___ Testo dato ___

Per quanto riguarda la didattica vera e propria la ritengo utile ma non indispensabile. Si può insegnare una tecnica ma non il talento. Si può insegnare il dosaggio delle virgole, l’importanza di un buon inizio, la coerenza del finale, l’utilità di un colpo di scena, come distribuire i dettagli, come emozionare con una descrizione… ma poi le idee e l’abilità narrativa sono tutte personali.

 

Come può uno scrittore esordiente farsi strada oggi nel mondo editoriale e conquistare visibilità?

Scrivendo, partecipando ai tanti piccoli concorsi, cercando di pubblicare un libro anche con un piccolo editore, darsi da fare per avere delle recensioni, farsi leggere da uno scrittore già affermato.

 

Internet rimane uno strumento utile come vetrina per chi è agli inizi?

Ci sono dei siti nei quali pubblicare i propri racconti. Credo sia importante come pubblicarli in una rivista o in una antologia.

___ Informazioni mostrate ___

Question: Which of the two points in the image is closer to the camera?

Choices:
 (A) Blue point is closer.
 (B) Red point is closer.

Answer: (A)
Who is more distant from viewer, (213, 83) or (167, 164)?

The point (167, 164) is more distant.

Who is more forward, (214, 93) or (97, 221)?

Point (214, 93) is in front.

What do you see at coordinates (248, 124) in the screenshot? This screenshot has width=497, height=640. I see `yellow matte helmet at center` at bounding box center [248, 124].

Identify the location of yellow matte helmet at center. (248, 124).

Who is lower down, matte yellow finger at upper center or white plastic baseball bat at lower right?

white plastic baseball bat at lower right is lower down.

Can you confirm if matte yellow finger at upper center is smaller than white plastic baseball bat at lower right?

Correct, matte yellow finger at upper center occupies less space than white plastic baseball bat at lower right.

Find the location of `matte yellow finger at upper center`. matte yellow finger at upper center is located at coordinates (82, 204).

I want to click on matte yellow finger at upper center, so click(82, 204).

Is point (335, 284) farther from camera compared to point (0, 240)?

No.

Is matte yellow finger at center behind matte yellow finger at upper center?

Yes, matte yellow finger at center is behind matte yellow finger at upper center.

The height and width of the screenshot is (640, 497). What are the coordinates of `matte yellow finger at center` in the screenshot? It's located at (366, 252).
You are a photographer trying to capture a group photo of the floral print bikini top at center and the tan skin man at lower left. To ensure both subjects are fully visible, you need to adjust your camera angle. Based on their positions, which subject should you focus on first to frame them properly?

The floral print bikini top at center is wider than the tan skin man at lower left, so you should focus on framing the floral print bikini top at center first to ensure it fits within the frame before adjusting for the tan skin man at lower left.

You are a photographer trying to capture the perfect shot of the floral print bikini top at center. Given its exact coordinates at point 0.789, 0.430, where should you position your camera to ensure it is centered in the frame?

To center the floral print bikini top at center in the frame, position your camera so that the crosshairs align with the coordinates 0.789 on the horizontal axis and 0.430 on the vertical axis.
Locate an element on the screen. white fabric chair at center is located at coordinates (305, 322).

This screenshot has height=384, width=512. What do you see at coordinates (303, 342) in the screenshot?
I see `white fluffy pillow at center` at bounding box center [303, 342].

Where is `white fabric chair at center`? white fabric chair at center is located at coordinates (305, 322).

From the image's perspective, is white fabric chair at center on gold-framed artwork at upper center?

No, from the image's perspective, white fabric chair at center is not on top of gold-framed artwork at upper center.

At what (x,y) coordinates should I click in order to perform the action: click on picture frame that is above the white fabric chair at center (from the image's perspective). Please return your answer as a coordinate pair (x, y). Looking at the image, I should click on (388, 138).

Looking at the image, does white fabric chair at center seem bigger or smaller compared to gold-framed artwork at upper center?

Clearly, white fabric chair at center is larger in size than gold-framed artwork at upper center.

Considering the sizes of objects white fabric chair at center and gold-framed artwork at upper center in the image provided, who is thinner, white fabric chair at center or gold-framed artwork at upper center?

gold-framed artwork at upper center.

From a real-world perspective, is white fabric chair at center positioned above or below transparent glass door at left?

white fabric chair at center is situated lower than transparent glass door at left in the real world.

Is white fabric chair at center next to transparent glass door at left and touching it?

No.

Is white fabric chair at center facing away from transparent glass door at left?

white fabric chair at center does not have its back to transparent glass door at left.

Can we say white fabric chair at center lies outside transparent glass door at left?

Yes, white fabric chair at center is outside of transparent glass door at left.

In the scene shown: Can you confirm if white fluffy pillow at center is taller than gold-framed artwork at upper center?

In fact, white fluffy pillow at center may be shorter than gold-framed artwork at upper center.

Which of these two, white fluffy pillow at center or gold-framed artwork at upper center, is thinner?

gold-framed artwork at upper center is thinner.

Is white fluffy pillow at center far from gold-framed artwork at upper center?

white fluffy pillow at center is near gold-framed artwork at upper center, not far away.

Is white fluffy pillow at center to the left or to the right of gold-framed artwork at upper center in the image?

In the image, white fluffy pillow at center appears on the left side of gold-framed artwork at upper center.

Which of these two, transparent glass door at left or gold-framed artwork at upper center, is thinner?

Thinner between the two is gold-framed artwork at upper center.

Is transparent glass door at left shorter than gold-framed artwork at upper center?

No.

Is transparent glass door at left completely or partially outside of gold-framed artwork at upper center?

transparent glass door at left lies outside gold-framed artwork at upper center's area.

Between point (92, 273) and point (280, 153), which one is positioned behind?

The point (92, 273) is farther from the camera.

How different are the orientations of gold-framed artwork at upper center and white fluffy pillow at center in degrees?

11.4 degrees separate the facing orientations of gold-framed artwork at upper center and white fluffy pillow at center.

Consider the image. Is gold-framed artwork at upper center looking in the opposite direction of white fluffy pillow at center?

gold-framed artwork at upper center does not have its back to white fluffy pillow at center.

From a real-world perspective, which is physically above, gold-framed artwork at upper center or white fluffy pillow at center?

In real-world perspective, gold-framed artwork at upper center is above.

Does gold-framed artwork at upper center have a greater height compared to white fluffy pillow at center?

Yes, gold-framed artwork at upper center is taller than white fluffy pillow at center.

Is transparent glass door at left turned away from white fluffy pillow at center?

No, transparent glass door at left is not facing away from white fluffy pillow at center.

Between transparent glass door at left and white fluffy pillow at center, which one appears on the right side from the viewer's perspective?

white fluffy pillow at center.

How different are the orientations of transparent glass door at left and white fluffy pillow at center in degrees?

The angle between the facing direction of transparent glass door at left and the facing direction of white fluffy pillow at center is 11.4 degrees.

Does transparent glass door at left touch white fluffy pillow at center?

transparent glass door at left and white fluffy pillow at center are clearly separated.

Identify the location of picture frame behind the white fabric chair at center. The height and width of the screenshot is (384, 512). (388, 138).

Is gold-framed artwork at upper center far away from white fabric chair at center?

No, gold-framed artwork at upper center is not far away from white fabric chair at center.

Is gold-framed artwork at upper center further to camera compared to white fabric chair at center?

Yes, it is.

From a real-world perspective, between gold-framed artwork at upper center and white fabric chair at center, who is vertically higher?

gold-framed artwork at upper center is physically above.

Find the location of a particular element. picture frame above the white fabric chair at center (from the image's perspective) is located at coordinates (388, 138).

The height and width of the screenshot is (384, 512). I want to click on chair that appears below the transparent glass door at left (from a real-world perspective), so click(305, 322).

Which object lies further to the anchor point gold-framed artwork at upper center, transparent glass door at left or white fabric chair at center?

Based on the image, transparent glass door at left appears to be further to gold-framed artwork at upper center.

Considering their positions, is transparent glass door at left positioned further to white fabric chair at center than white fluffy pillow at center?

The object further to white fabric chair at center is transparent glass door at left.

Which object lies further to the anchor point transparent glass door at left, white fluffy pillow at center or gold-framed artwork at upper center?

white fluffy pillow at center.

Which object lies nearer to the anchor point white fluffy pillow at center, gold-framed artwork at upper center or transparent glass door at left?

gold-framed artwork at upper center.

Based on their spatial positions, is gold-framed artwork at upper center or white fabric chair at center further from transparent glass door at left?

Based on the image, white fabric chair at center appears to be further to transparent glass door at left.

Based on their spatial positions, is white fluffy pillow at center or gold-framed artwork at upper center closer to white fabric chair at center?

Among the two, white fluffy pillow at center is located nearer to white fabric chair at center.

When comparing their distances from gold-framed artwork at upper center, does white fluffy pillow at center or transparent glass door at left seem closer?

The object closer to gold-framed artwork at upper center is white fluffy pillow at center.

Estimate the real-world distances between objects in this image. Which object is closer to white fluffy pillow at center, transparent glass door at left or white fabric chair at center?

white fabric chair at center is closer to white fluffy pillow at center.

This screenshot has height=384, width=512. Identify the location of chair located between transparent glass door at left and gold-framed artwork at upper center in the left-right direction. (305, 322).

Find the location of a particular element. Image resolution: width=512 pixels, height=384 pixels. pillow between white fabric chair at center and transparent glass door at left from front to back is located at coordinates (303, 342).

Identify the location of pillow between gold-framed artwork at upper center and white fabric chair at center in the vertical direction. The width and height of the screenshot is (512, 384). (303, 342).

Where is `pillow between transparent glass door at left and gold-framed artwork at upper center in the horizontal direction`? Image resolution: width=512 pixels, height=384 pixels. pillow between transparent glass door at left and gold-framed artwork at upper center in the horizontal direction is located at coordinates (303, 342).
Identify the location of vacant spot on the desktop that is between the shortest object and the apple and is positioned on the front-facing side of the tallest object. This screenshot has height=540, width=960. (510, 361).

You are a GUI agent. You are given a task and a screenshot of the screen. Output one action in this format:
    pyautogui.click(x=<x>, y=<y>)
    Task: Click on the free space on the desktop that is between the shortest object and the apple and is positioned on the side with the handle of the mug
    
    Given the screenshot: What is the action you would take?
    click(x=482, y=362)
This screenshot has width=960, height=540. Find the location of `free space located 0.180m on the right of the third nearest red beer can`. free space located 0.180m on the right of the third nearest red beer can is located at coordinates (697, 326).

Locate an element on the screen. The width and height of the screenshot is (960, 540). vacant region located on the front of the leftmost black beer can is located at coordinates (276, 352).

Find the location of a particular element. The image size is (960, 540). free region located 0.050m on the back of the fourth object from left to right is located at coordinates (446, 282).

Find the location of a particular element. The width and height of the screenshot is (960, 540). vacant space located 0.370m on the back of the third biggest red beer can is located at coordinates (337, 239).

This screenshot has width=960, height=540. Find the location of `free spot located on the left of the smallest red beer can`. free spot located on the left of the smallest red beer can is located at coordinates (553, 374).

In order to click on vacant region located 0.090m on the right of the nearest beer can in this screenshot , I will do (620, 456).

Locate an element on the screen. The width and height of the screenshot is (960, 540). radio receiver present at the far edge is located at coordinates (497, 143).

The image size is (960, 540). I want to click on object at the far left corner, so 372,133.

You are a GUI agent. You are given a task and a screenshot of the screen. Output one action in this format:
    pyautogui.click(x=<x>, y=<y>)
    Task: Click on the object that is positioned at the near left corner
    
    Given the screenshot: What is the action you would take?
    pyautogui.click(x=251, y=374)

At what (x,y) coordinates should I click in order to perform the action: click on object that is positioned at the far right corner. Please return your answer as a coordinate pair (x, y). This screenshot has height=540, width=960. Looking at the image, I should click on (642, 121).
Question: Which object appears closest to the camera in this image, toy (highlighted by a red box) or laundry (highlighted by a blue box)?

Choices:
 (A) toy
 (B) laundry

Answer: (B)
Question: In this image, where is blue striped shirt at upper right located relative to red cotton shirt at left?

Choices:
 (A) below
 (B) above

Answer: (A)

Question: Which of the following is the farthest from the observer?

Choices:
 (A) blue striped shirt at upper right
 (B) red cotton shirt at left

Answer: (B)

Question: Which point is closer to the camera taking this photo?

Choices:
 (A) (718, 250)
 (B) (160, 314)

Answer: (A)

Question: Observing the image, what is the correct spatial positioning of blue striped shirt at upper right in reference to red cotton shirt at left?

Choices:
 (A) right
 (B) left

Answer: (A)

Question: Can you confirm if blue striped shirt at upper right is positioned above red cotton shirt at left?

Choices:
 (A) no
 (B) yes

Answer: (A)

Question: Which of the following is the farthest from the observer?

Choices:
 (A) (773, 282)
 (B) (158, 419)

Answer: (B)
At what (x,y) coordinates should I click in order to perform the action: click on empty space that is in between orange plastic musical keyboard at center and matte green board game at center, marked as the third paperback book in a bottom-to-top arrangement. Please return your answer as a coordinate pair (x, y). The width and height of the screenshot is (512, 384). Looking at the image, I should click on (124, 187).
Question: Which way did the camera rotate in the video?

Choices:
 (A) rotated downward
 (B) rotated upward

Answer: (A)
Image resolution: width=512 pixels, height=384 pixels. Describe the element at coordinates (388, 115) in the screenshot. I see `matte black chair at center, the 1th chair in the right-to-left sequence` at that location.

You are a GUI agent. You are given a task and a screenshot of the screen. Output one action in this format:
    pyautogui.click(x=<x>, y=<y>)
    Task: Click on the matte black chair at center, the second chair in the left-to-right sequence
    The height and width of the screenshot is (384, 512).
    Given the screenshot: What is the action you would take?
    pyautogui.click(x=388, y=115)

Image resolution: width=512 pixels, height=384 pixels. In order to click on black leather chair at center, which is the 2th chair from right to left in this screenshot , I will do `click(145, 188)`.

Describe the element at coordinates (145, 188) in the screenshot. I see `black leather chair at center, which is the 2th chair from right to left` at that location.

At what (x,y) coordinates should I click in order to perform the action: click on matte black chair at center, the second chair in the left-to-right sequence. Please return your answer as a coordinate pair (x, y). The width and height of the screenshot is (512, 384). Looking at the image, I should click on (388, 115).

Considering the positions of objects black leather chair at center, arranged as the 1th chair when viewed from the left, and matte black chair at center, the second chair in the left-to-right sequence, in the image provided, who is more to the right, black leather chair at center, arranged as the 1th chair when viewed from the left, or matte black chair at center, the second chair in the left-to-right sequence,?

___

→ **Obiettivo dell'esercizio**: Ricopia dal testo sulla scrittura il passo compreso tra "Per quanto riguarda" e "è agli inizi?", estremi inclusi. Per svolgere l'esercizio basati unicamente sul testo.

→ **La tua risposta**:
Per quanto riguarda la didattica vera e propria la ritengo utile ma non indispensabile. Si può insegnare una tecnica ma non il talento. Si può insegnare il dosaggio delle virgole, l’importanza di un buon inizio, la coerenza del finale, l’utilità di un colpo di scena, come distribuire i dettagli, come emozionare con una descrizione… ma poi le idee e l’abilità narrativa sono tutte personali.

 

Come può uno scrittore esordiente farsi strada oggi nel mondo editoriale e conquistare visibilità?

Scrivendo, partecipando ai tanti piccoli concorsi, cercando di pubblicare un libro anche con un piccolo editore, darsi da fare per avere delle recensioni, farsi leggere da uno scrittore già affermato.

 

Internet rimane uno strumento utile come vetrina per chi è agli inizi?